▸ **Source information**:
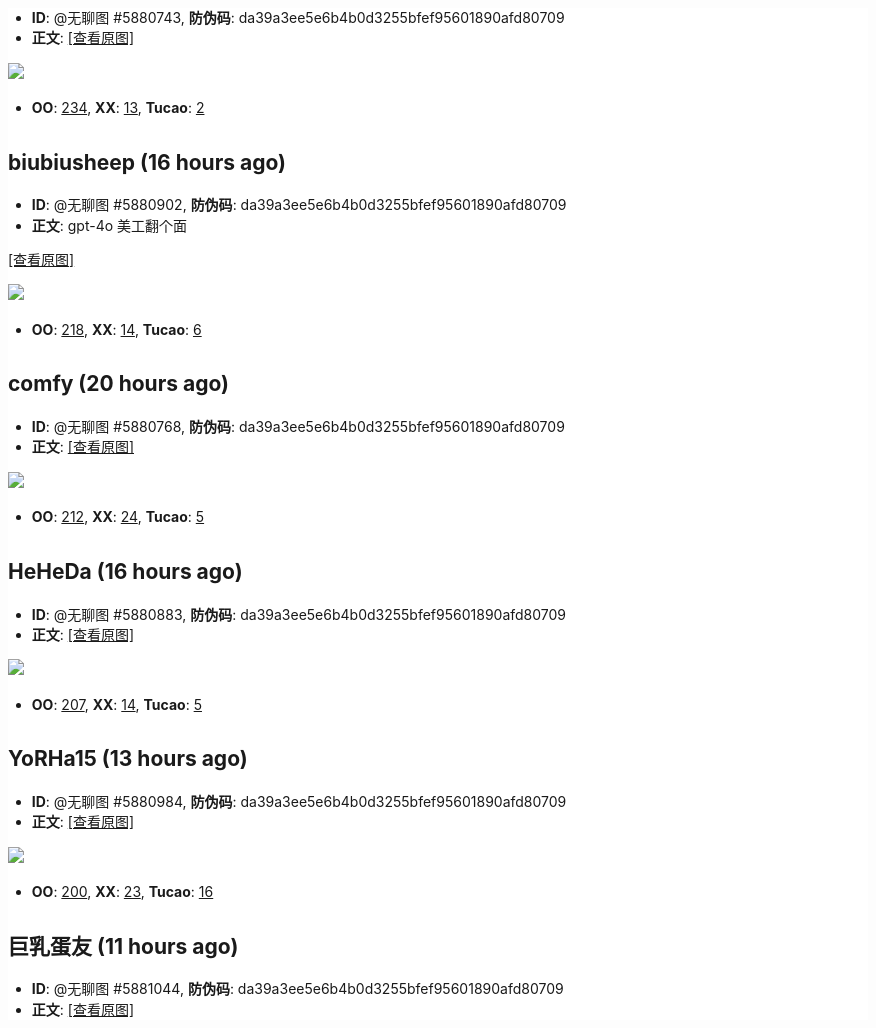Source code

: - **ID**: @无聊图 #5880743, **防伪码**: da39a3ee5e6b4b0d3255bfef95601890afd80709
- **正文**: [[查看原图]](//img.toto.im/large/00745YaMgy1hzzvt1bgndj30go0m8gmt.jpg)  

![](https://img.toto.im/mw600/00745YaMgy1hzzvt1bgndj30go0m8gmt.jpg)
- **OO**: [234](https://jandan.net/t/5880743#tucao-like), **XX**: [13](https://jandan.net/t/5880743#tucao-unlike), **Tucao**: [2](https://jandan.net/t/5880743#tucao-list)

## biubiusheep (16 hours ago) 

- **ID**: @无聊图 #5880902, **防伪码**: da39a3ee5e6b4b0d3255bfef95601890afd80709
- **正文**: gpt-4o 美工翻个面  


[[查看原图]](//img.toto.im/large/66b3de17ly1i004gijfevj20rd1hbtsi.jpg)  

![](https://img.toto.im/mw600/66b3de17ly1i004gijfevj20rd1hbtsi.jpg)
- **OO**: [218](https://jandan.net/t/5880902#tucao-like), **XX**: [14](https://jandan.net/t/5880902#tucao-unlike), **Tucao**: [6](https://jandan.net/t/5880902#tucao-list)

## comfy (20 hours ago) 

- **ID**: @无聊图 #5880768, **防伪码**: da39a3ee5e6b4b0d3255bfef95601890afd80709
- **正文**: [[查看原图]](//img.toto.im/large/007cM80Wly1hzywkx3imuj30u016w76x.jpg)  

![](https://img.toto.im/mw600/007cM80Wly1hzywkx3imuj30u016w76x.jpg)
- **OO**: [212](https://jandan.net/t/5880768#tucao-like), **XX**: [24](https://jandan.net/t/5880768#tucao-unlike), **Tucao**: [5](https://jandan.net/t/5880768#tucao-list)

## HeHeDa (16 hours ago) 

- **ID**: @无聊图 #5880883, **防伪码**: da39a3ee5e6b4b0d3255bfef95601890afd80709
- **正文**: [[查看原图]](//img.toto.im/large/66b3de17ly1i003oqrx04j20o013rdjo.jpg)  

![](https://img.toto.im/mw600/66b3de17ly1i003oqrx04j20o013rdjo.jpg)
- **OO**: [207](https://jandan.net/t/5880883#tucao-like), **XX**: [14](https://jandan.net/t/5880883#tucao-unlike), **Tucao**: [5](https://jandan.net/t/5880883#tucao-list)

## YoRHa15 (13 hours ago) 

- **ID**: @无聊图 #5880984, **防伪码**: da39a3ee5e6b4b0d3255bfef95601890afd80709
- **正文**: [[查看原图]](//img.toto.im/large/66b3de17ly1i00991h266j20ix0kmdjv.jpg)  

![](https://img.toto.im/mw600/66b3de17ly1i00991h266j20ix0kmdjv.jpg)
- **OO**: [200](https://jandan.net/t/5880984#tucao-like), **XX**: [23](https://jandan.net/t/5880984#tucao-unlike), **Tucao**: [16](https://jandan.net/t/5880984#tucao-list)

## 巨乳蛋友 (11 hours ago) 

- **ID**: @无聊图 #5881044, **防伪码**: da39a3ee5e6b4b0d3255bfef95601890afd80709
- **正文**: [[查看原图]](//img.toto.im/large/66b3de17ly1i00cly7mqpj217o4sj1km.jpg)  
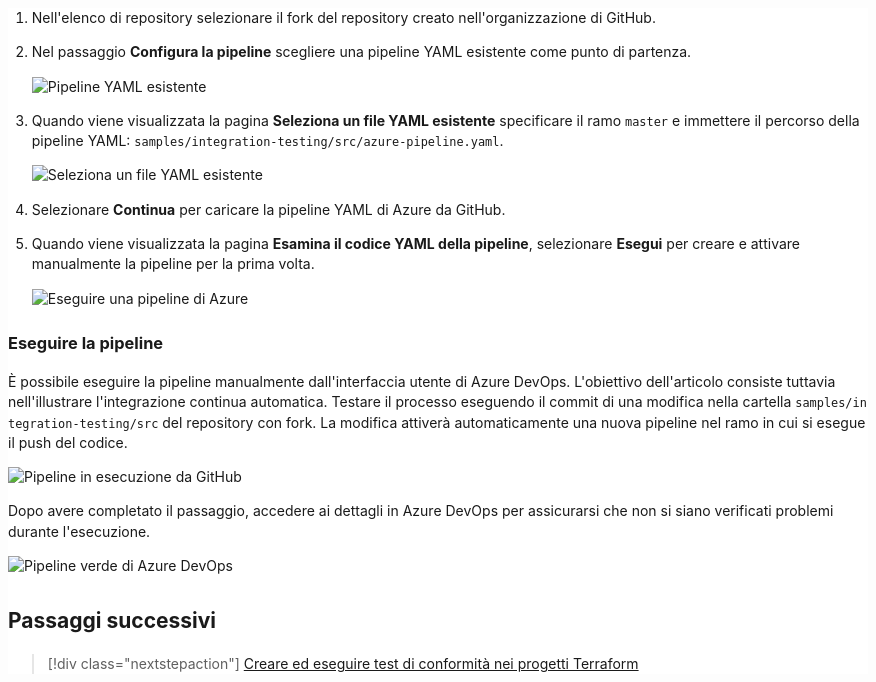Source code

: 1. Nell'elenco di repository selezionare il fork del repository creato nell'organizzazione di GitHub.

1. Nel passaggio **Configura la pipeline** scegliere una pipeline YAML esistente come punto di partenza.

    ![Pipeline YAML esistente](media/best-practices-integration-testing/new-pipeline-existing-yaml.png)

1. Quando viene visualizzata la pagina **Seleziona un file YAML esistente** specificare il ramo `master` e immettere il percorso della pipeline YAML: `samples/integration-testing/src/azure-pipeline.yaml`.

    ![Seleziona un file YAML esistente](media/best-practices-integration-testing/select-existing-yaml-pipeline.png)

1. Selezionare **Continua** per caricare la pipeline YAML di Azure da GitHub.

1. Quando viene visualizzata la pagina **Esamina il codice YAML della pipeline**, selezionare **Esegui** per creare e attivare manualmente la pipeline per la prima volta.

    ![Eseguire una pipeline di Azure](media/best-practices-integration-testing/run-pipeline.png)

### <a name="run-the-pipeline"></a>Eseguire la pipeline

È possibile eseguire la pipeline manualmente dall'interfaccia utente di Azure DevOps. L'obiettivo dell'articolo consiste tuttavia nell'illustrare l'integrazione continua automatica. Testare il processo eseguendo il commit di una modifica nella cartella `samples/integration-testing/src` del repository con fork. La modifica attiverà automaticamente una nuova pipeline nel ramo in cui si esegue il push del codice.

![Pipeline in esecuzione da GitHub](media/best-practices-integration-testing/pipeline-running-from-github.png)

Dopo avere completato il passaggio, accedere ai dettagli in Azure DevOps per assicurarsi che non si siano verificati problemi durante l'esecuzione.

![Pipeline verde di Azure DevOps](media/best-practices-integration-testing/azure-devops-green-pipeline.png)

## <a name="next-steps"></a>Passaggi successivi

> [!div class="nextstepaction"]
> [Creare ed eseguire test di conformità nei progetti Terraform](best-practices-compliance-testing.md)
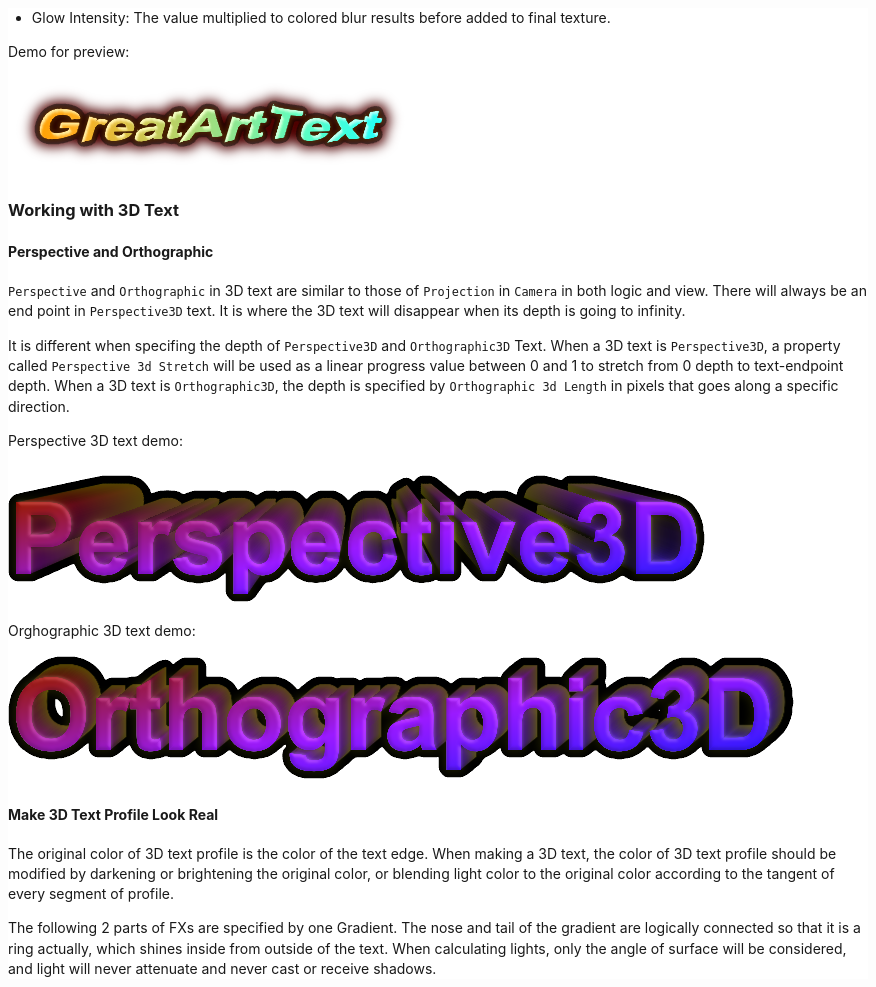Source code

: - Glow Intensity: The value multiplied to colored blur results before added to final texture.

Demo for preview:

![demo-glow](./images~/inspector_demo_6.png)

### Working with 3D Text

#### Perspective and Orthographic

`Perspective` and `Orthographic` in 3D text are similar to those of `Projection` in  `Camera` in both logic and view. There will always be an end point in `Perspective3D` text. It is where the 3D text will disappear when its depth is going to infinity.

It is different when specifing the depth of `Perspective3D` and `Orthographic3D` Text. When a 3D text is `Perspective3D`, a property called `Perspective 3d Stretch` will be used as a linear progress value between 0 and 1 to stretch from 0 depth to text-endpoint depth. When a 3D text is `Orthographic3D`, the depth is specified by `Orthographic 3d Length` in pixels that goes along a specific direction.

Perspective 3D text demo:

![透视3D文本效果预览](./images~/perspective_3d_demo_en.png)

Orghographic 3D text demo:

![正交3D文本效果预览](./images~/orthographic_3d_demo_en.png)

#### Make 3D Text Profile Look Real

The original color of 3D text profile is the color of the text edge. When making a 3D text, the color of 3D text profile should be modified by darkening or brightening the original color, or blending light color to the original color according to the tangent of every segment of profile.

The following 2 parts of FXs are specified by one Gradient. The nose and tail of the gradient are logically connected so that it is a ring actually, which shines inside from outside of the text. When calculating lights, only the angle of surface will be considered, and light will never attenuate and never cast or receive shadows.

▸ **Task objective**: Convert every line of the listing above into a Markdown table with the columns "Row" and "Listing line". Give each nonblank line its own numbered row, skip the blank lines, and leave the pictures out.

▸ **Answer box**:
| Row | Listing line |
|---|---|
| 1 | Source code |
| 2 | : - **ID**: @无聊图 #5880743, **防伪码**: da39a3ee5e6b4b0d3255bfef95601890afd80709 |
| 3 | - **正文**: [[查看原图]](//img.toto.im/large/00745YaMgy1hzzvt1bgndj30go0m8gmt.jpg)   |
| 4 | ![](https://img.toto.im/mw600/00745YaMgy1hzzvt1bgndj30go0m8gmt.jpg) |
| 5 | - **OO**: [234](https://jandan.net/t/5880743#tucao-like), **XX**: [13](https://jandan.net/t/5880743#tucao-unlike), **Tucao**: [2](https://jandan.net/t/5880743#tucao-list) |
| 6 | ## biubiusheep (16 hours ago)  |
| 7 | - **ID**: @无聊图 #5880902, **防伪码**: da39a3ee5e6b4b0d3255bfef95601890afd80709 |
| 8 | - **正文**: gpt-4o 美工翻个面   |
| 9 | [[查看原图]](//img.toto.im/large/66b3de17ly1i004gijfevj20rd1hbtsi.jpg)   |
| 10 | ![](https://img.toto.im/mw600/66b3de17ly1i004gijfevj20rd1hbtsi.jpg) |
| 11 | - **OO**: [218](https://jandan.net/t/5880902#tucao-like), **XX**: [14](https://jandan.net/t/5880902#tucao-unlike), **Tucao**: [6](https://jandan.net/t/5880902#tucao-list) |
| 12 | ## comfy (20 hours ago)  |
| 13 | - **ID**: @无聊图 #5880768, **防伪码**: da39a3ee5e6b4b0d3255bfef95601890afd80709 |
| 14 | - **正文**: [[查看原图]](//img.toto.im/large/007cM80Wly1hzywkx3imuj30u016w76x.jpg)   |
| 15 | ![](https://img.toto.im/mw600/007cM80Wly1hzywkx3imuj30u016w76x.jpg) |
| 16 | - **OO**: [212](https://jandan.net/t/5880768#tucao-like), **XX**: [24](https://jandan.net/t/5880768#tucao-unlike), **Tucao**: [5](https://jandan.net/t/5880768#tucao-list) |
| 17 | ## HeHeDa (16 hours ago)  |
| 18 | - **ID**: @无聊图 #5880883, **防伪码**: da39a3ee5e6b4b0d3255bfef95601890afd80709 |
| 19 | - **正文**: [[查看原图]](//img.toto.im/large/66b3de17ly1i003oqrx04j20o013rdjo.jpg)   |
| 20 | ![](https://img.toto.im/mw600/66b3de17ly1i003oqrx04j20o013rdjo.jpg) |
| 21 | - **OO**: [207](https://jandan.net/t/5880883#tucao-like), **XX**: [14](https://jandan.net/t/5880883#tucao-unlike), **Tucao**: [5](https://jandan.net/t/5880883#tucao-list) |
| 22 | ## YoRHa15 (13 hours ago)  |
| 23 | - **ID**: @无聊图 #5880984, **防伪码**: da39a3ee5e6b4b0d3255bfef95601890afd80709 |
| 24 | - **正文**: [[查看原图]](//img.toto.im/large/66b3de17ly1i00991h266j20ix0kmdjv.jpg)   |
| 25 | ![](https://img.toto.im/mw600/66b3de17ly1i00991h266j20ix0kmdjv.jpg) |
| 26 | - **OO**: [200](https://jandan.net/t/5880984#tucao-like), **XX**: [23](https://jandan.net/t/5880984#tucao-unlike), **Tucao**: [16](https://jandan.net/t/5880984#tucao-list) |
| 27 | ## 巨乳蛋友 (11 hours ago)  |
| 28 | - **ID**: @无聊图 #5881044, **防伪码**: da39a3ee5e6b4b0d3255bfef95601890afd80709 |
| 29 | - **正文**: [[查看原图]](//img.toto.im/large/66b3de17ly1i00cly7mqpj217o4sj1km.jpg)   |
| 30 | Source code |
| 31 | : 1. Nell'elenco di repository selezionare il fork del repository creato nell'organizzazione di GitHub. |
| 32 | 1. Nel passaggio **Configura la pipeline** scegliere una pipeline YAML esistente come punto di partenza. |
| 33 |     ![Pipeline YAML esistente](media/best-practices-integration-testing/new-pipeline-existing-yaml.png) |
| 34 | 1. Quando viene visualizzata la pagina **Seleziona un file YAML esistente** specificare il ramo `master` e immettere il percorso della pipeline YAML: `samples/integration-testing/src/azure-pipeline.yaml`. |
| 35 |     ![Seleziona un file YAML esistente](media/best-practices-integration-testing/select-existing-yaml-pipeline.png) |
| 36 | 1. Selezionare **Continua** per caricare la pipeline YAML di Azure da GitHub. |
| 37 | 1. Quando viene visualizzata la pagina **Esamina il codice YAML della pipeline**, selezionare **Esegui** per creare e attivare manualmente la pipeline per la prima volta. |
| 38 |     ![Eseguire una pipeline di Azure](media/best-practices-integration-testing/run-pipeline.png) |
| 39 | ### <a name="run-the-pipeline"></a>Eseguire la pipeline |
| 40 | È possibile eseguire la pipeline manualmente dall'interfaccia utente di Azure DevOps. L'obiettivo dell'articolo consiste tuttavia nell'illustrare l'integrazione continua automatica. Testare il processo eseguendo il commit di una modifica nella cartella `samples/integration-testing/src` del repository con fork. La modifica attiverà automaticamente una nuova pipeline nel ramo in cui si esegue il push del codice. |
| 41 | ![Pipeline in esecuzione da GitHub](media/best-practices-integration-testing/pipeline-running-from-github.png) |
| 42 | Dopo avere completato il passaggio, accedere ai dettagli in Azure DevOps per assicurarsi che non si siano verificati problemi durante l'esecuzione. |
| 43 | ![Pipeline verde di Azure DevOps](media/best-practices-integration-testing/azure-devops-green-pipeline.png) |
| 44 | ## <a name="next-steps"></a>Passaggi successivi |
| 45 | > [!div class="nextstepaction"] |
| 46 | > [Creare ed eseguire test di conformità nei progetti Terraform](best-practices-compliance-testing.md) |
| 47 | Source code |
| 48 | : - Glow Intensity: The value multiplied to colored blur results before added to final texture. |
| 49 | Demo for preview: |
| 50 | ![demo-glow](./images~/inspector_demo_6.png) |
| 51 | ### Working with 3D Text |
| 52 | #### Perspective and Orthographic |
| 53 | `Perspective` and `Orthographic` in 3D text are similar to those of `Projection` in  `Camera` in both logic and view. There will always be an end point in `Perspective3D` text. It is where the 3D text will disappear when its depth is going to infinity. |
| 54 | It is different when specifing the depth of `Perspective3D` and `Orthographic3D` Text. When a 3D text is `Perspective3D`, a property called `Perspective 3d Stretch` will be used as a linear progress value between 0 and 1 to stretch from 0 depth to text-endpoint depth. When a 3D text is `Orthographic3D`, the depth is specified by `Orthographic 3d Length` in pixels that goes along a specific direction. |
| 55 | Perspective 3D text demo: |
| 56 | ![透视3D文本效果预览](./images~/perspective_3d_demo_en.png) |
| 57 | Orghographic 3D text demo: |
| 58 | ![正交3D文本效果预览](./images~/orthographic_3d_demo_en.png) |
| 59 | #### Make 3D Text Profile Look Real |
| 60 | The original color of 3D text profile is the color of the text edge. When making a 3D text, the color of 3D text profile should be modified by darkening or brightening the original color, or blending light color to the original color according to the tangent of every segment of profile. |
| 61 | The following 2 parts of FXs are specified by one Gradient. The nose and tail of the gradient are logically connected so that it is a ring actually, which shines inside from outside of the text. When calculating lights, only the angle of surface will be considered, and light will never attenuate and never cast or receive shadows. |